[Data items]
::::::

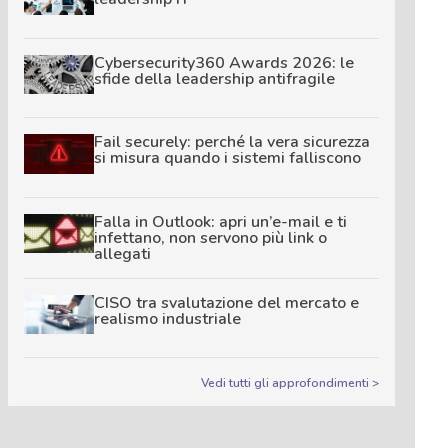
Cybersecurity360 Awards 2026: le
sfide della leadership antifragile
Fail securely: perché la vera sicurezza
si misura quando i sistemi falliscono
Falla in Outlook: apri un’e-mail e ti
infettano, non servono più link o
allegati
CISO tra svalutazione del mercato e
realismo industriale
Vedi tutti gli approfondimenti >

::::::

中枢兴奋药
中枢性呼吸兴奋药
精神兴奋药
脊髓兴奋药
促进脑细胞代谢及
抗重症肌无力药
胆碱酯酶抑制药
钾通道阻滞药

::::::

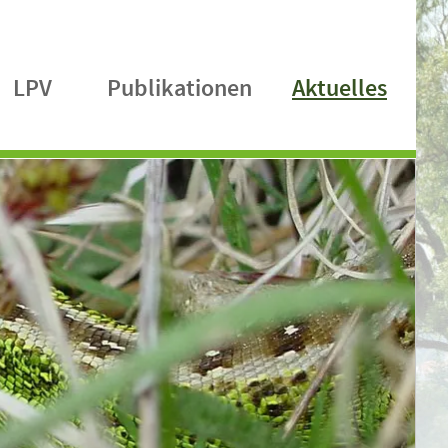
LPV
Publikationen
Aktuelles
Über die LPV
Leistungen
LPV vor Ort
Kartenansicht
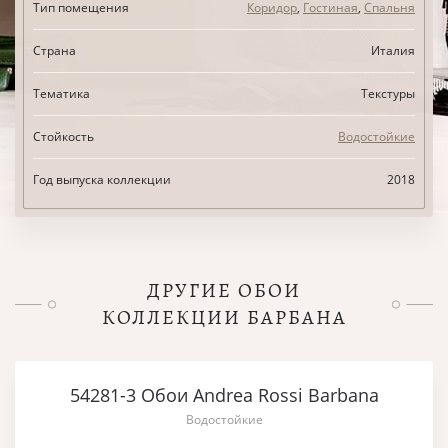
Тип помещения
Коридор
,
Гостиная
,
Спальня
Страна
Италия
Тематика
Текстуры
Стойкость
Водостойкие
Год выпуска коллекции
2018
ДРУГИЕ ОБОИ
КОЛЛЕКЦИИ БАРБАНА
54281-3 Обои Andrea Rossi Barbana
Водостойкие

::::::

## TASK BRIEF
Starting at the line above that contains "Cybersecurity360 Awards 2026: le", repeat each line exactly up to and including the line that contains "Vedi tutti gli approfondimenti >", and stop there.

## TASK ANSWER
Cybersecurity360 Awards 2026: le
sfide della leadership antifragile
Fail securely: perché la vera sicurezza
si misura quando i sistemi falliscono
Falla in Outlook: apri un’e-mail e ti
infettano, non servono più link o
allegati
CISO tra svalutazione del mercato e
realismo industriale
Vedi tutti gli approfondimenti >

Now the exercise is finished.